ECLI:NL:RBROT:2023:5920

Rechtbank Rotterdam

Datum uitspraak
12 mei 2023
Publicatiedatum
10 juli 2023
Zaaknummer
9602831 CV EXPL 21-42763 & 9990956 CV EXPL 22-21062
Instantie
Rechtbank Rotterdam
Type
Uitspraak
Rechtsgebied
Civiel recht; Verbintenissenrecht
Procedures
  • Eerste aanleg - enkelvoudig
Rechters
Vindplaatsen
  • Rechtspraak.nl
AI samenvatting door LexboostAutomatisch gegenereerd

Huurovereenkomst en aansprakelijkheid bij vervangend vervoer

In deze zaak, die voor de Rechtbank Rotterdam is behandeld, gaat het om een huurovereenkomst tussen Logicx Mobiliteit B.V. en een gedaagde, aangeduid als [gedaagde01]. De hoofdzaak betreft een vordering van Logicx op [gedaagde01] voor het betalen van kosten die voortvloeien uit een huurovereenkomst voor vervangend vervoer. Logicx eist een bedrag van € 1.266,92, bestaande uit een hoofdsom van € 1.101,67 en buitengerechtelijke kosten van € 165,25, met rente. De gedaagde betwist de overeenkomst en stelt dat deze op naam van zijn werkgever, Strong SHR B.V., is afgesloten. De kantonrechter heeft vastgesteld dat de overeenkomst daadwerkelijk met [gedaagde01] is gesloten, ondanks zijn verweer. De rechter oordeelt dat Logicx voldoende bewijs heeft geleverd dat [gedaagde01] als contractspartij moet worden aangemerkt, en dat hij aansprakelijk is voor de kosten die voortvloeien uit de huurovereenkomst. In de vrijwaringszaak heeft [eiser01] een vordering ingesteld tegen Strong SHR, die niet is verschenen. De rechter heeft ook in deze zaak geoordeeld dat Strong SHR aansprakelijk is voor de kosten die [eiser01] moet voldoen aan Logicx, inclusief proceskosten.
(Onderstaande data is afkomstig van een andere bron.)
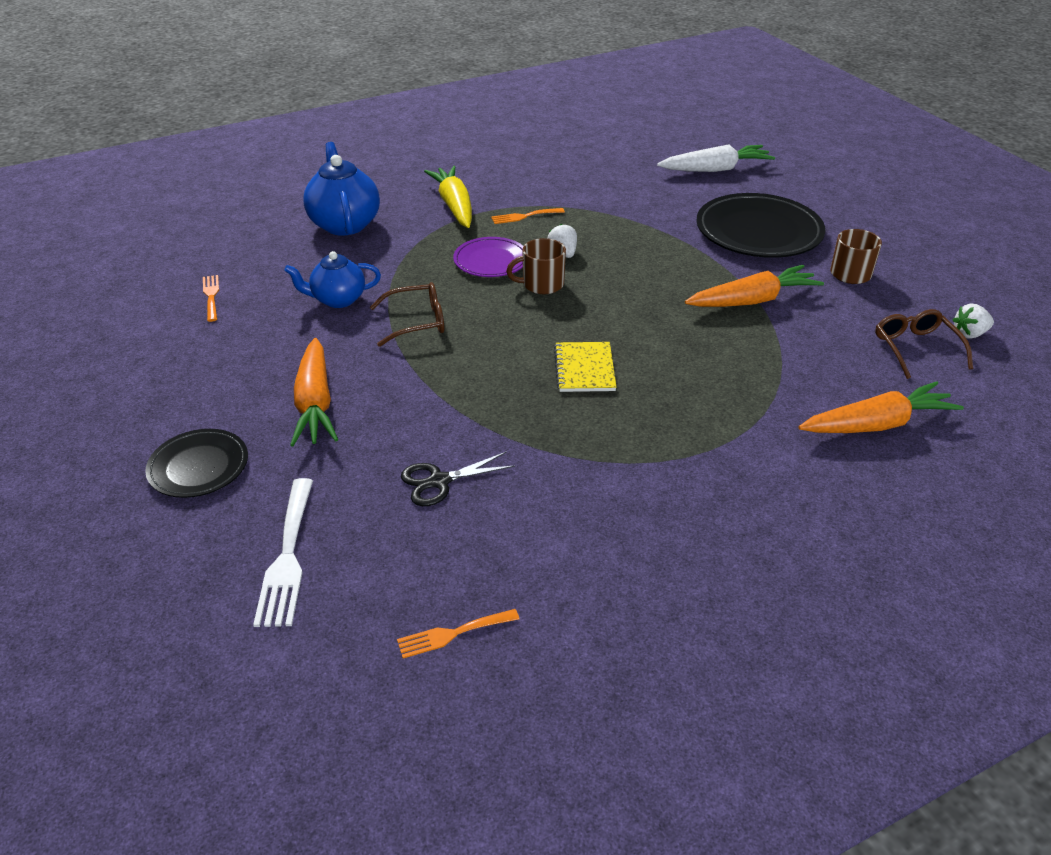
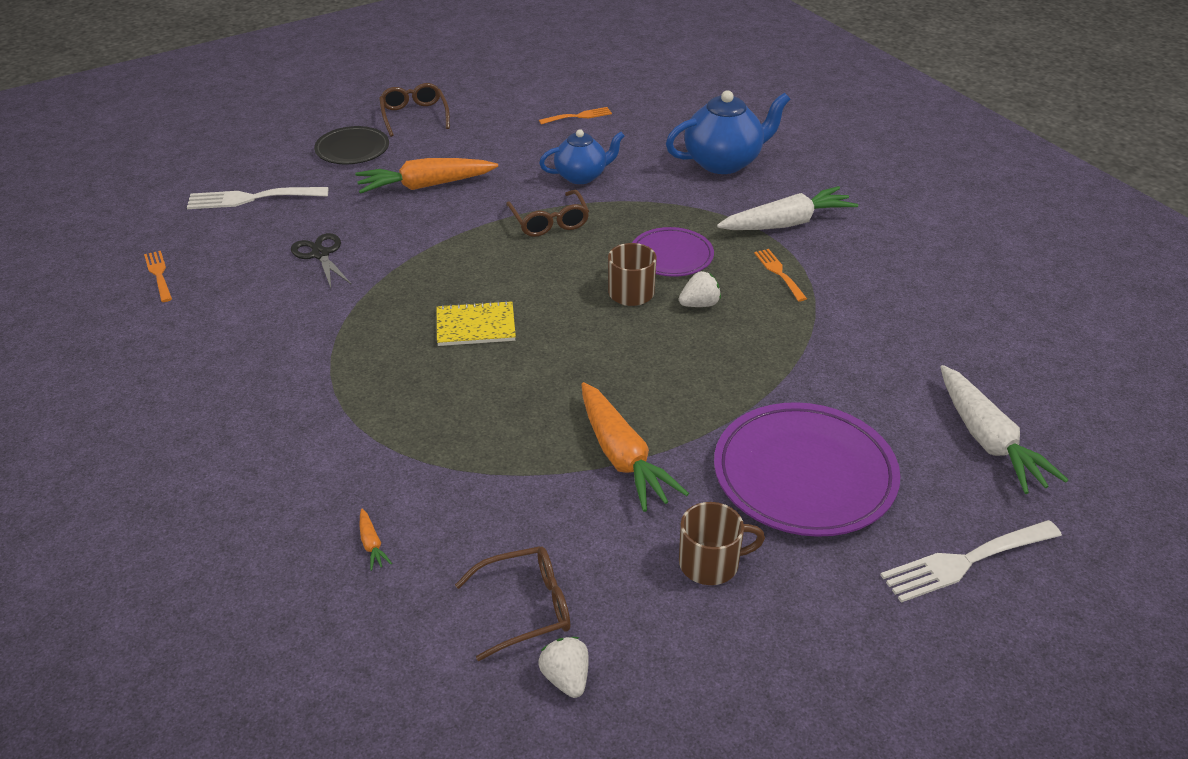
camera: 85 degrees right, 0 degrees up
(137, 415) = (414, 116): none -> brown glasses
(337, 299) = (582, 176): blue teapot -> blue teapot turned 90 degrees clockwise
(454, 205) = (787, 223): yellow carrot -> white carrot
(758, 232) = (804, 475): black plate -> purple plate
(823, 192) = (965, 562): none -> white fork
(877, 424) = (372, 545): orange carrot -> orange carrot, size x0.41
Het vonnis is uitvoerbaar bij voorraad verklaard.

Uitspraak

RECHTBANK ROTTERDAM

locatie Rotterdam
zaaknummer: 9602831 CV EXPL 21-42763
zaaknummer: 9990956 CV EXPL 22-21062
datum uitspraak: 12 mei 2023
Vonnis van de kantonrechter
in de zaak met zaaknummer 9602831 (hoofdzaak) van
Logicx Mobiliteit B.V.,
vestigingsplaats: Apeldoorn,
eiseres,
gemachtigde: KVN Gerechtsdeurwaarders & Juristen,
tegen
[gedaagde01],
woonplaats: [woonplaats01] ,
gedaagde,
gemachtigde: mr. M. Shaaban,
en in de zaak met zaaknummer 9990956 (vrijwaring) van
[eiser01],
woonplaats: [woonplaats01] ,
eiser in vrijwaring,
gemachtigde: mr. M. Shaaban,
tegen
Strong SHR B.V.,
vestigingsplaats: Den Haag,
gedaagde in vrijwaring,
die niet is verschenen.
De partijen worden hierna ‘Logicx’ en ‘ [gedaagde01] ’ en ‘Strong SHR’ genoemd.

1..De procedure

1.1.
Het dossier in de hoofdzaak bestaat uit de volgende processtukken:
  • de dagvaarding van 23 november 2021, met bijlagen;
  • de incidentele conclusie van [gedaagde01] tot oproeping in vrijwaring, met bijlagen;
  • de conclusie van antwoord in het vrijwaringsincident;
  • het vonnis in het incident van 10 juni 2022;
  • de conclusie van antwoord;
  • de brief van 1 november 2022 van Logicx, met bijlagen;
  • het proces-verbaal van de mondelinge behandeling van 16 november 2022;
  • de akte vermeerdering van eis van 29 november 2022, met bijlagen;
  • de akte van [gedaagde01] ;
  • het proces-verbaal van de mondelinge behandeling van 22 maart 2023.
1.2.
Het dossier in de vrijwaringszaak bestaat uit de volgende processtukken:
  • de dagvaarding van 4 juli 2022, met bijlagen;
  • het proces-verbaal van de mondelinge behandeling van 16 november 2022;
  • de vermeerdering van eis van 30 december 2022, met bijlagen;
  • het proces-verbaal van de mondelinge behandeling van 22 maart 2023;
  • een betekend exploot van de vermeerdering van eis en proces-verbaal van 22 maart 2023.
1.3.
Op 16 november 2022 heeft in beide zaken een gezamenlijke mondelinge behandeling plaatsgevonden. Daarbij waren aanwezig namens Logicx, mevrouw [naam01] van KVN Gerechtsdeurwaarders & Juristen en namens [gedaagde01] , mr. M. Shaaban. Tijdens de mondelinge behandeling bleek dat Strong SHR niet correct was opgeroepen voor de zitting. Er is daarom een nieuwe zitting gepland. Die vond plaats op 22 maart 2023. Daarbij waren aanwezig: mevrouw [naam01] en mr. M. Shaaban. Strong SHR is - ondanks dit keer wel correct te zijn opgeroepen - niet verschenen.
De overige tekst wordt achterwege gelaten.